#### TASK TO CARRY OUT:
Copy out again, unchanged, the listing below from the line that has "right shoulder: (104, 114, 7)" through the line that has "right ankle: (271, 222, 4)".

#### DATA FOR PROCESSING:

--

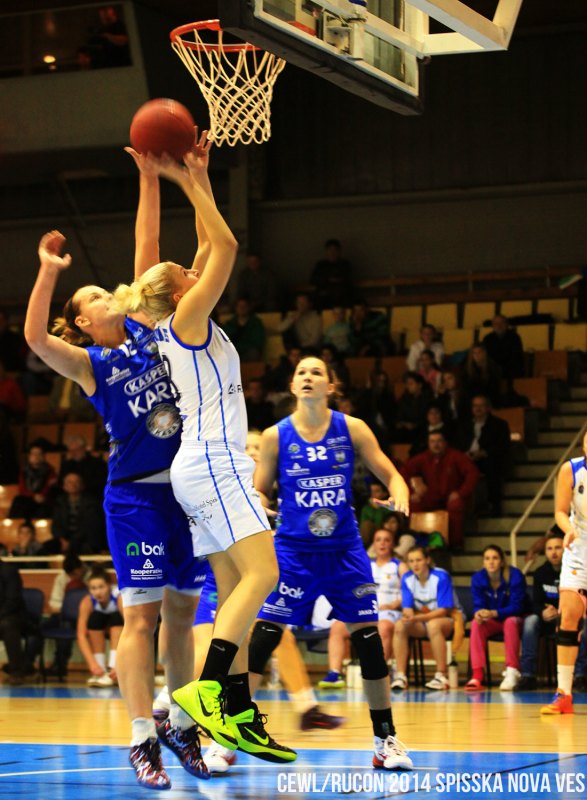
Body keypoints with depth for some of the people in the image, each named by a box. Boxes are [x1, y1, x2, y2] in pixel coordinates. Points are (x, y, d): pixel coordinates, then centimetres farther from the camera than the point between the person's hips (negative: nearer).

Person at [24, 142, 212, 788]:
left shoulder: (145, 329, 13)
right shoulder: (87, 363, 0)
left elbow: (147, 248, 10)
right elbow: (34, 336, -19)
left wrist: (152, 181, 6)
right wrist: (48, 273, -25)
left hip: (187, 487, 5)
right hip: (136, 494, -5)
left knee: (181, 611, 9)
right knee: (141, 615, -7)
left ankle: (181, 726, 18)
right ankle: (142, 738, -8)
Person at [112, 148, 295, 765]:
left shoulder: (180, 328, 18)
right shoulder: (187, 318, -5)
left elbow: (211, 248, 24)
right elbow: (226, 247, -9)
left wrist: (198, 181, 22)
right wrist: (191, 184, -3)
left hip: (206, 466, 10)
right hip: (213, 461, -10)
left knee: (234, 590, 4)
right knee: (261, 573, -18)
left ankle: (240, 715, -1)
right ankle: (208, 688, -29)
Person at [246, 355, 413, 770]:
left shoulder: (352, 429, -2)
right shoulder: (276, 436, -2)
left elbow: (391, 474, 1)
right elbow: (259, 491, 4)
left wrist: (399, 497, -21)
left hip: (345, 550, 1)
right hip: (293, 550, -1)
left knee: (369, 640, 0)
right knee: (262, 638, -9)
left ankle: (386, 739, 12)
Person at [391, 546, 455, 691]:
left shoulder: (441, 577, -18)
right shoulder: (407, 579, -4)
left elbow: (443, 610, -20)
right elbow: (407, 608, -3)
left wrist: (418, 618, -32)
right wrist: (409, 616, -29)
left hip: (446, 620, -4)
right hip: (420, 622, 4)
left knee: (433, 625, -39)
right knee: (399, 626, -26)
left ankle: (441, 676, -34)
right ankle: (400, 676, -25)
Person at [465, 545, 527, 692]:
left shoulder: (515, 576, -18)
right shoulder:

--

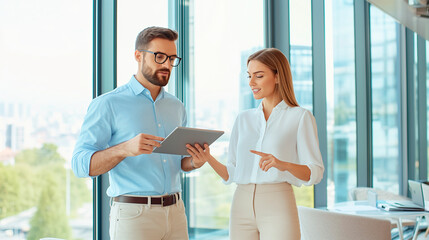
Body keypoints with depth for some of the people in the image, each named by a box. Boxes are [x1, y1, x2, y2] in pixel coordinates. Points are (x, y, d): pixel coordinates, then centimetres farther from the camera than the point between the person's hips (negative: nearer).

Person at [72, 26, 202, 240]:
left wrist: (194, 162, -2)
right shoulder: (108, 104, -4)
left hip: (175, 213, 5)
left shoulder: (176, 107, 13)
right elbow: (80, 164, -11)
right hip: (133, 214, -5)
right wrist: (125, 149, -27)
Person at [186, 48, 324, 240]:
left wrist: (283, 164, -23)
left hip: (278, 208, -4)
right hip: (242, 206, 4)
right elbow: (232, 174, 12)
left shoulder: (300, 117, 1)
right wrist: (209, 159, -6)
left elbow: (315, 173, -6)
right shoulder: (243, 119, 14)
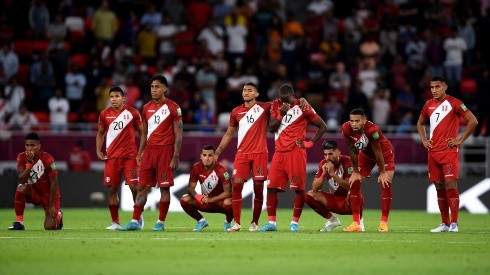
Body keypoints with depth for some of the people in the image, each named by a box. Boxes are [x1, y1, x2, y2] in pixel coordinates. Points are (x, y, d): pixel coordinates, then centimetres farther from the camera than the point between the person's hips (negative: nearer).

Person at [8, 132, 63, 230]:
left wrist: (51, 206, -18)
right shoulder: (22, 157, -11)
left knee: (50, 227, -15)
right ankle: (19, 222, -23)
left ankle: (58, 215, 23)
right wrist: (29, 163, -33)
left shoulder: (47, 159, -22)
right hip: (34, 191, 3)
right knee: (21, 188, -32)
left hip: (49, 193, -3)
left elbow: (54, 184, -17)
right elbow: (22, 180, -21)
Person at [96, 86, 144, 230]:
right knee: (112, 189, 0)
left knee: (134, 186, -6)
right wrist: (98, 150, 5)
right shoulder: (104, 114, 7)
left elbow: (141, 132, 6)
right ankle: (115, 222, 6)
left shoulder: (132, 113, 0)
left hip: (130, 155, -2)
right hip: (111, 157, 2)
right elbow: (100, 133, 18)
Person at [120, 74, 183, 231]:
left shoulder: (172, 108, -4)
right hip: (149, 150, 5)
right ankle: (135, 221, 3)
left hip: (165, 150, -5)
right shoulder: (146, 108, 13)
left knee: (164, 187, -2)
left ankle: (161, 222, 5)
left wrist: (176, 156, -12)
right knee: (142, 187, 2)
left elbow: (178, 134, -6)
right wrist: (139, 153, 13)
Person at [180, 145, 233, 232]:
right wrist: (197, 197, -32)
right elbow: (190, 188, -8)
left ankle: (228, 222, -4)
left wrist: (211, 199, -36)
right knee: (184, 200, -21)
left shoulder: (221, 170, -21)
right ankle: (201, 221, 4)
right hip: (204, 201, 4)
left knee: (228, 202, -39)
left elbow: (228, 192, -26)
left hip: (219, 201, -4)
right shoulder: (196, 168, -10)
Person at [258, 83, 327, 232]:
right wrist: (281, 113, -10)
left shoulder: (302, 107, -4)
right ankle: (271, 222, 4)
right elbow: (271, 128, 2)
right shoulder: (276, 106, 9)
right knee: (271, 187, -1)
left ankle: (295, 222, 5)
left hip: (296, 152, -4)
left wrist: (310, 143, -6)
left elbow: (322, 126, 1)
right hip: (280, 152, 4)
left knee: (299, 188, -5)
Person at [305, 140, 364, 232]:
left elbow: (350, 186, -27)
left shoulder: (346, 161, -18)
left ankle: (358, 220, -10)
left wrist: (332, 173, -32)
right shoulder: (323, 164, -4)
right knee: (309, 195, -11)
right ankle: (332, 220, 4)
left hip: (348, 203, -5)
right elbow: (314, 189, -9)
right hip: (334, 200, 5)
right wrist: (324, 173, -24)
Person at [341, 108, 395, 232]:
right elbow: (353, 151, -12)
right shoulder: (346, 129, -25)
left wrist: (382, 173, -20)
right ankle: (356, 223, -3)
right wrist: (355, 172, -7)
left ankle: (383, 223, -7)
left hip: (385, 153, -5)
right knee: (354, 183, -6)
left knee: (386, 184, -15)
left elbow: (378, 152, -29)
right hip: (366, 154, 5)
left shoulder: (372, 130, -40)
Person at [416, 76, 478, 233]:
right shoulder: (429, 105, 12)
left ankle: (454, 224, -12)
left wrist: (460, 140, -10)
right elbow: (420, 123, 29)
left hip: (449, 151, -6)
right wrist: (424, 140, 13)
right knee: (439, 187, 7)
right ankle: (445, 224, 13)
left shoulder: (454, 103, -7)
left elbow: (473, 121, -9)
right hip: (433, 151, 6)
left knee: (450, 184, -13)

--

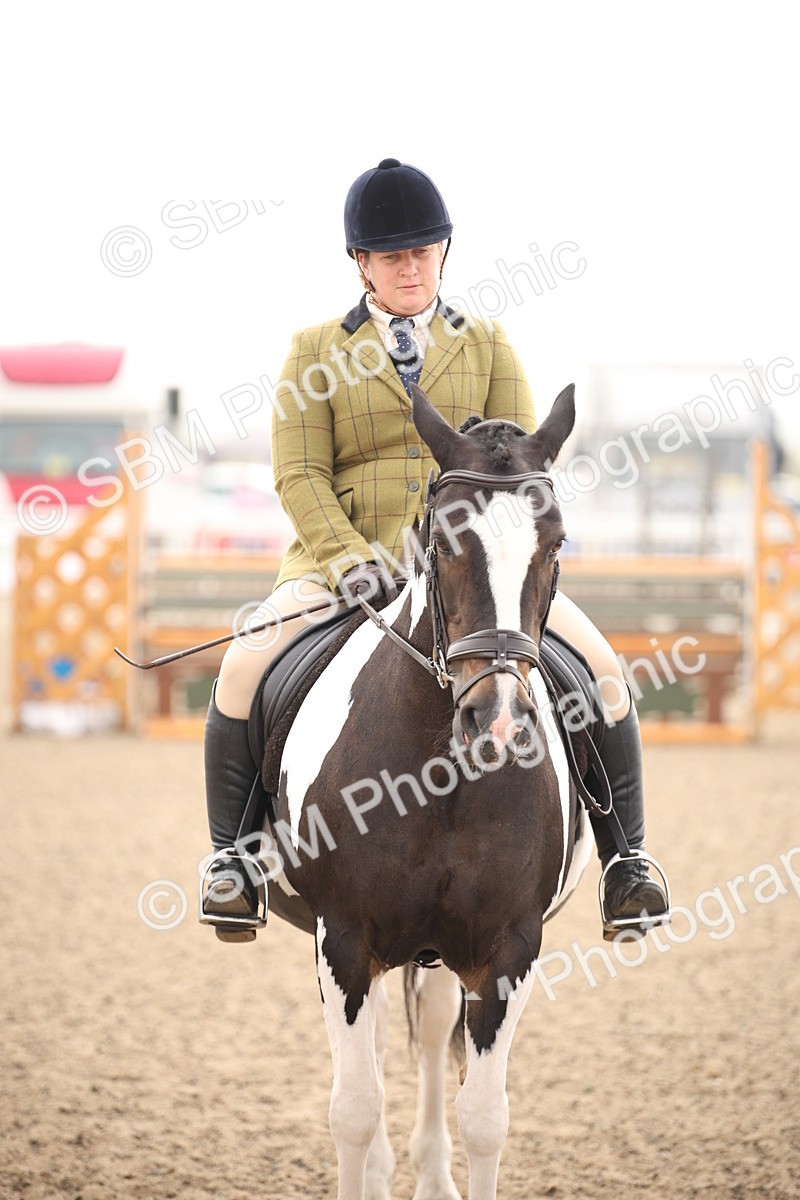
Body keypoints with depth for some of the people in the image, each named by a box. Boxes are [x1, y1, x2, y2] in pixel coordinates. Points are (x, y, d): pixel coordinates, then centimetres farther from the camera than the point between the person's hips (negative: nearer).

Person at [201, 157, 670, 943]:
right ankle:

--

#### WRITTEN RESPONSE:
right shoulder: (104, 114, 7)
left elbow: (141, 132, 6)
right ankle: (115, 222, 6)
left shoulder: (132, 113, 0)
left hip: (130, 155, -2)
right hip: (111, 157, 2)
right elbow: (100, 133, 18)
Person at [120, 74, 183, 231]:
left shoulder: (172, 108, -4)
right hip: (149, 150, 5)
right ankle: (135, 221, 3)
left hip: (165, 150, -5)
right shoulder: (146, 108, 13)
left knee: (164, 187, -2)
left ankle: (161, 222, 5)
left wrist: (176, 156, -12)
right knee: (142, 187, 2)
left elbow: (178, 134, -6)
right wrist: (139, 153, 13)
Person at [180, 145, 233, 232]:
right wrist: (197, 197, -32)
right elbow: (190, 188, -8)
left ankle: (228, 222, -4)
left wrist: (211, 199, -36)
right knee: (184, 200, -21)
left shoulder: (221, 170, -21)
right ankle: (201, 221, 4)
right hip: (204, 201, 4)
left knee: (228, 202, -39)
left elbow: (228, 192, -26)
left hip: (219, 201, -4)
right shoulder: (196, 168, -10)
Person at [258, 83, 327, 232]:
right wrist: (281, 113, -10)
left shoulder: (302, 107, -4)
right ankle: (271, 222, 4)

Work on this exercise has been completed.